PIL.Image in mode ‘L’

kraken.lib.models module

kraken.lib.vgsl module

kraken.lib.codec

pytorch compatible codec with many-to-many mapping between labels and graphemes.

class kraken.lib.codec.PytorchCodec(charset)

Bases: object

Translates between labels and graphemes.

Parameters:

charset (Dict[str, Sequence[int]] | Sequence[str] | str)

decode(labels)

Decodes a labelling.

Given a labelling with cuts and confidences returns a string with the cuts and confidences aggregated across label-code point correspondences. When decoding multilabels to code points the resulting cuts are min/max, confidences are averaged.

Return type:

List[Tuple[str, int, int, float]]

Parameters:

labels (list) – Input containing tuples (label, start, end, confidence).

Returns:

A list of tuples (code point, start, end, confidence)

Return type:

list

encode(s)

Encodes a string into a sequence of labels.

Return type:

IntTensor

Parameters:

s (str) – Input unicode string

Returns:

(torch.IntTensor) encoded label sequence

Raises:

KrakenEncodeException if encoding fails.

max_label()

Returns the maximum label value.

Return type:

int

merge(codec)

Transforms this codec (c1) into another (c2) reusing as many labels as possible.

The resulting codec is able to encode the same code point sequences while not necessarily having the same labels for them as c2. Retains matching character -> label mappings from both codecs, removes mappings not c2, and adds mappings not in c1. Compound labels in c2 for code point sequences not in c1 containing labels also in use in c1 are added as separate labels.

Return type:

Tuple[PytorchCodec, Set]

Parameters:

codec (kraken.lib.codec.PytorchCodec)

Returns:

A merged codec and a list of labels that were removed from the original codec.

kraken.lib.train module

kraken.lib.dataset module

kraken.lib.ctc_decoder

Decoders for softmax outputs of CTC trained networks.

kraken.lib.ctc_decoder.beam_decoder(outputs, beam_size=3)

Translates back the network output to a label sequence using same-prefix-merge beam search decoding as described in [0].
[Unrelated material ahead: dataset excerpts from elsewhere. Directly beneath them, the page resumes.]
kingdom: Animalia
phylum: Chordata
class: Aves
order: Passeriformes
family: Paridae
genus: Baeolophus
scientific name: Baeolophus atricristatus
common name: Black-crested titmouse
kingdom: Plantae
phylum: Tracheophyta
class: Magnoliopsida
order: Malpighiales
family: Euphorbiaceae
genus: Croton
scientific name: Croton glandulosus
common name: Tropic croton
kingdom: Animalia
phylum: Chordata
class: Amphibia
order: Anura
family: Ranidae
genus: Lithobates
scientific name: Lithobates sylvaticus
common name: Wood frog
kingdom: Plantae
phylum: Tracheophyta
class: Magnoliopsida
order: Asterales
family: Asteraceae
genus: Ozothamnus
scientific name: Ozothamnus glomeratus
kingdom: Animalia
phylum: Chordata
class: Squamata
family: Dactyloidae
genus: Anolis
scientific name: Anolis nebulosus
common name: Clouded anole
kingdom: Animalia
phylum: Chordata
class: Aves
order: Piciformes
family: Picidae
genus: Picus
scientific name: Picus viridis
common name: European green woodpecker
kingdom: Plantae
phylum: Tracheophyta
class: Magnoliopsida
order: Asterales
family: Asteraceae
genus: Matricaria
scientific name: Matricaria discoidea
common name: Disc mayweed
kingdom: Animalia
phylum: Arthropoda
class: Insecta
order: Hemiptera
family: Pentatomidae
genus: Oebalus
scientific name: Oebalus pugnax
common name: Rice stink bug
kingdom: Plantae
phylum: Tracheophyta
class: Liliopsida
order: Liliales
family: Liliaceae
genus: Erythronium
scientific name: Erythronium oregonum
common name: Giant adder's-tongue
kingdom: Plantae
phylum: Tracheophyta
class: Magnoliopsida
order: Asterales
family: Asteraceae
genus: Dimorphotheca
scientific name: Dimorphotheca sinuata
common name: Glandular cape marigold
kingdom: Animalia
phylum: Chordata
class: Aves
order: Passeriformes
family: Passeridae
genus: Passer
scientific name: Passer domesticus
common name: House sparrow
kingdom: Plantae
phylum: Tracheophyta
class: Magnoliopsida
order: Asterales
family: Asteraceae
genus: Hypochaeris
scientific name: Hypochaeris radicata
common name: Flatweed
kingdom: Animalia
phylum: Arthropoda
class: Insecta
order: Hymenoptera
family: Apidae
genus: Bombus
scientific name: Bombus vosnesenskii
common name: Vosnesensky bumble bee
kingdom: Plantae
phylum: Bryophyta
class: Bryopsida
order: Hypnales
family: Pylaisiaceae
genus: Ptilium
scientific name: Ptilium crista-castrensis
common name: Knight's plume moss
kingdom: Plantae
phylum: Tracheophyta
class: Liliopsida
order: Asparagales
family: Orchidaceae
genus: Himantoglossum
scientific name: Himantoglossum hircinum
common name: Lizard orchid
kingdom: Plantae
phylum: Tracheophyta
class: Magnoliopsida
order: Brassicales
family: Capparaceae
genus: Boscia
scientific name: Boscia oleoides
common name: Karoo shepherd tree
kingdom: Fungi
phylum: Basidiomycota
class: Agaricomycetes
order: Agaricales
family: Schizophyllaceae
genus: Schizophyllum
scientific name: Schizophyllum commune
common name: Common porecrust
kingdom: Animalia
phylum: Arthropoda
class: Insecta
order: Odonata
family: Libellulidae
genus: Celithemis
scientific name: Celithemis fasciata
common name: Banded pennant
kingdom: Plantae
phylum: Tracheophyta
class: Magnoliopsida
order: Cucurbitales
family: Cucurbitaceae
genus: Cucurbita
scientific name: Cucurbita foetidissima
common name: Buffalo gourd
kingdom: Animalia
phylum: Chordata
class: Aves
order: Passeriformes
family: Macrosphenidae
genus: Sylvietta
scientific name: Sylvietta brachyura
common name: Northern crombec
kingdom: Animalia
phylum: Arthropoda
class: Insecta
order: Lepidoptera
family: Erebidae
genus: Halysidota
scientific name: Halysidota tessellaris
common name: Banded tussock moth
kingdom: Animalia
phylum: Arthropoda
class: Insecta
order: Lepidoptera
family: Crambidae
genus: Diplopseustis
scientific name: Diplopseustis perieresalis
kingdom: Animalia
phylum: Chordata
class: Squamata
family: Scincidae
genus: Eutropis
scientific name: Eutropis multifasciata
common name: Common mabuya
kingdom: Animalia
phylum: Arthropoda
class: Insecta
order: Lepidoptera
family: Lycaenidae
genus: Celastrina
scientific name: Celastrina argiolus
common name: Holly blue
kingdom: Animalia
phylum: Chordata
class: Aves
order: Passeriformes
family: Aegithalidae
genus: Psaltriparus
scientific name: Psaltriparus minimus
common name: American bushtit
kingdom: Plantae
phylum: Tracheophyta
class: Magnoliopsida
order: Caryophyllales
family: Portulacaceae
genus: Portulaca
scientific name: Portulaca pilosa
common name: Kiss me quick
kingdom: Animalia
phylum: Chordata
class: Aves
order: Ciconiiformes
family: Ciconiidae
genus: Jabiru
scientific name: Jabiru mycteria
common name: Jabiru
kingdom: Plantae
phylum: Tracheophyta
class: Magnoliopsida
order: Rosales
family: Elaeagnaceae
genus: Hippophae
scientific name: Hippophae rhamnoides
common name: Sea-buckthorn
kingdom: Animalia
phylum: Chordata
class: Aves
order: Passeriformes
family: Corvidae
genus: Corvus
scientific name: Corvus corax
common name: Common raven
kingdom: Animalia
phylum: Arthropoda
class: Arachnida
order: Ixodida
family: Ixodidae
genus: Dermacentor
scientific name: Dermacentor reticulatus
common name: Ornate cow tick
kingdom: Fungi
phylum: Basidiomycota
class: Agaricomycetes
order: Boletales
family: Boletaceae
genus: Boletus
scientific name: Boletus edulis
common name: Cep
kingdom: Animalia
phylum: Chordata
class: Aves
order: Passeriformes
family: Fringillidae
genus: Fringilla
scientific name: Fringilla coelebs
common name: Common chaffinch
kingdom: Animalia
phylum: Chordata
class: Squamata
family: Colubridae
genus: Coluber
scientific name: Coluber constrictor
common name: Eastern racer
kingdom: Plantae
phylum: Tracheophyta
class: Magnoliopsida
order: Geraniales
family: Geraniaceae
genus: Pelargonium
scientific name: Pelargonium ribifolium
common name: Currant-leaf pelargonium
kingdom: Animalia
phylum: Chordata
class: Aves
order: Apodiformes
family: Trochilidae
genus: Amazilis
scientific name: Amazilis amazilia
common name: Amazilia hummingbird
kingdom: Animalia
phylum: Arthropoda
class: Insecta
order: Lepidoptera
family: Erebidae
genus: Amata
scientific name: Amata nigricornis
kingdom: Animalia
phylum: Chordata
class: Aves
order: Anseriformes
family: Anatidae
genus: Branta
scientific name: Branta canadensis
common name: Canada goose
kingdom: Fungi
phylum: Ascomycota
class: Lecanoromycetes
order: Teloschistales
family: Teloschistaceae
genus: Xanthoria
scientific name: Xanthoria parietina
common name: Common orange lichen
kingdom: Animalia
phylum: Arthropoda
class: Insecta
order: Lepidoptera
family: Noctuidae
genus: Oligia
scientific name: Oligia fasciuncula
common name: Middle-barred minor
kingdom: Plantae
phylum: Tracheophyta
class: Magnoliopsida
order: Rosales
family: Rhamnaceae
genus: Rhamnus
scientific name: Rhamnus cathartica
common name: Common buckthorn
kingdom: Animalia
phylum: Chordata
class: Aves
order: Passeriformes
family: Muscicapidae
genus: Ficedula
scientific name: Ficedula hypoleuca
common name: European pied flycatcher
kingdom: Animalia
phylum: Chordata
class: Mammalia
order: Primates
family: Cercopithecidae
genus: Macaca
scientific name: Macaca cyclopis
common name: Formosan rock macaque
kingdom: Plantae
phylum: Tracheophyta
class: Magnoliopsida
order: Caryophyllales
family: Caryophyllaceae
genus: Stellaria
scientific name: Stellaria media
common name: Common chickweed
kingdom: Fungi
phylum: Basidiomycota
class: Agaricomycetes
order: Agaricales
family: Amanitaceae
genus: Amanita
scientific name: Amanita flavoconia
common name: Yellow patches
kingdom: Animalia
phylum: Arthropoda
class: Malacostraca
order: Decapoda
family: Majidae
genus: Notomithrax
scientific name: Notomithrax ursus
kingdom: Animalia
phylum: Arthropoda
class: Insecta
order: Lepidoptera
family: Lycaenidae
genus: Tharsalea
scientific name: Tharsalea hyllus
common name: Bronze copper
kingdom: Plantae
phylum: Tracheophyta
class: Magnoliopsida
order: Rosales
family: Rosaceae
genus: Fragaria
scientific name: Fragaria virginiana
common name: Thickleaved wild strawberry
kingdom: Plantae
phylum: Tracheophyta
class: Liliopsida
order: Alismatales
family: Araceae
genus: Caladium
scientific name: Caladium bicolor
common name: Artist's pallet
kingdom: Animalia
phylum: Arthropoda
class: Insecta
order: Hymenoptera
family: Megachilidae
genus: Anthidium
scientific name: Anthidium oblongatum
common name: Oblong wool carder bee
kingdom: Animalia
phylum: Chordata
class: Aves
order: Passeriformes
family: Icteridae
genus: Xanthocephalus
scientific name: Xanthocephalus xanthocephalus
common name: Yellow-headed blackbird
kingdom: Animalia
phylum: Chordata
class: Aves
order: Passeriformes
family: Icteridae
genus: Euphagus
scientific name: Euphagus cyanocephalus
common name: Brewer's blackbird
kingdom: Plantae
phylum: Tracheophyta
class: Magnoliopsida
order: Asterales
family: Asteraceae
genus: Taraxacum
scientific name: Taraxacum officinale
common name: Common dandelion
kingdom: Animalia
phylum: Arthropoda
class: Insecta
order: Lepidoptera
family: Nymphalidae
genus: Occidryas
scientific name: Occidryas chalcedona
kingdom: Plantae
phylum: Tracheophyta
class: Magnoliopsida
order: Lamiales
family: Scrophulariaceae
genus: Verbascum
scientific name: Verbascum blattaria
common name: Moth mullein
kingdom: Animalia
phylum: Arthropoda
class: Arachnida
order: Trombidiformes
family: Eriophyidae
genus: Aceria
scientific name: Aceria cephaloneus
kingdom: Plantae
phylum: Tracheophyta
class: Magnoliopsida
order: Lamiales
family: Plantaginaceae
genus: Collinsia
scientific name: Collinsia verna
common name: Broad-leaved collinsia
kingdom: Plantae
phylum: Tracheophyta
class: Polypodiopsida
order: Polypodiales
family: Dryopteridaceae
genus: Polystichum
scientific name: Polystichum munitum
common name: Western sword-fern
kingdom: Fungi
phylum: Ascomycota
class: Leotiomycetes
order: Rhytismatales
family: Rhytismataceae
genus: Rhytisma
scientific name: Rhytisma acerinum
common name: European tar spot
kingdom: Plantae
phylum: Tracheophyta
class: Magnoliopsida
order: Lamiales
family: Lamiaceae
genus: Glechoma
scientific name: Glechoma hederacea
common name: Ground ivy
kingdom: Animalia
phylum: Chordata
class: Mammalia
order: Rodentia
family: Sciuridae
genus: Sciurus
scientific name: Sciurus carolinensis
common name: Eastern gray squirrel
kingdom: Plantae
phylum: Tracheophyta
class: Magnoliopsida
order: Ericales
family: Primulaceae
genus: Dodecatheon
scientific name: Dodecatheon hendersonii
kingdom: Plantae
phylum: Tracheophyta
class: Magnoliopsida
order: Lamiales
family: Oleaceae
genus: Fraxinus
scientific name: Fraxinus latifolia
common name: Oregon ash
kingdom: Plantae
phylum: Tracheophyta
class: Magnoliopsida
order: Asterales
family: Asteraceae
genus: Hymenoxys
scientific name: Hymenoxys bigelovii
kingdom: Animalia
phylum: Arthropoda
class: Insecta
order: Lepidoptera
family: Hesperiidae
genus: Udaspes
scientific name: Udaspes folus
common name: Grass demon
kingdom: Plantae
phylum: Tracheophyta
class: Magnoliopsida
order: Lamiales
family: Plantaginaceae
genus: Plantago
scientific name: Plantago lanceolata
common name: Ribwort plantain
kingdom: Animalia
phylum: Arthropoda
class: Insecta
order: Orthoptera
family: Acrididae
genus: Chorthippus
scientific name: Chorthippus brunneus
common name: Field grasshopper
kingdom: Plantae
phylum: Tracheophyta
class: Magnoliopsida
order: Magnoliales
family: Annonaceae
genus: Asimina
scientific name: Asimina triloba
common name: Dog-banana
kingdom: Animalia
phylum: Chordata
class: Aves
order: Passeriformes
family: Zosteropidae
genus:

[0] Hannun, Awni Y., et al. “First-pass large vocabulary continuous speech recognition using bi-directional recurrent DNNs.” arXiv preprint arXiv:1408.2873 (2014).

Return type:

List[Tuple[int, int, int, float]]

Parameters:
  • output (numpy.array) – (C, W) shaped softmax output tensor

  • outputs (ndarray)

  • beam_size (int)

Returns:

A list with tuples (class, start, end, prob). max is the maximum value of the softmax layer in the region.

kraken.lib.ctc_decoder.blank_threshold_decoder(outputs, threshold=0.5)

Translates back the network output to a label sequence as the original ocropy/clstm.

Thresholds on class 0, then assigns the maximum (non-zero) class to each region.

Return type:

List[Tuple[int, int, int, float]]

Parameters:
  • output (numpy.array) – (C, W) shaped softmax output tensor

  • threshold (float) – Threshold for 0 class when determining possible label locations.

  • outputs (ndarray)

Returns:

A list with tuples (class, start, end, max). max is the maximum value of the softmax layer in the region.

kraken.lib.ctc_decoder.greedy_decoder(outputs)

Translates back the network output to a label sequence using greedy/best path decoding as described in [0].

[0] Graves, Alex, et al. “Connectionist temporal classification: labelling unsegmented sequence data with recurrent neural networks.” Proceedings of the 23rd international conference on Machine learning. ACM, 2006.

Return type:

List[Tuple[int, int, int, float]]

Parameters:
  • output (numpy.array) – (C, W) shaped softmax output tensor

  • outputs (ndarray)

Returns:

A list with tuples (class, start, end, max). max is the maximum value of the softmax layer in the region.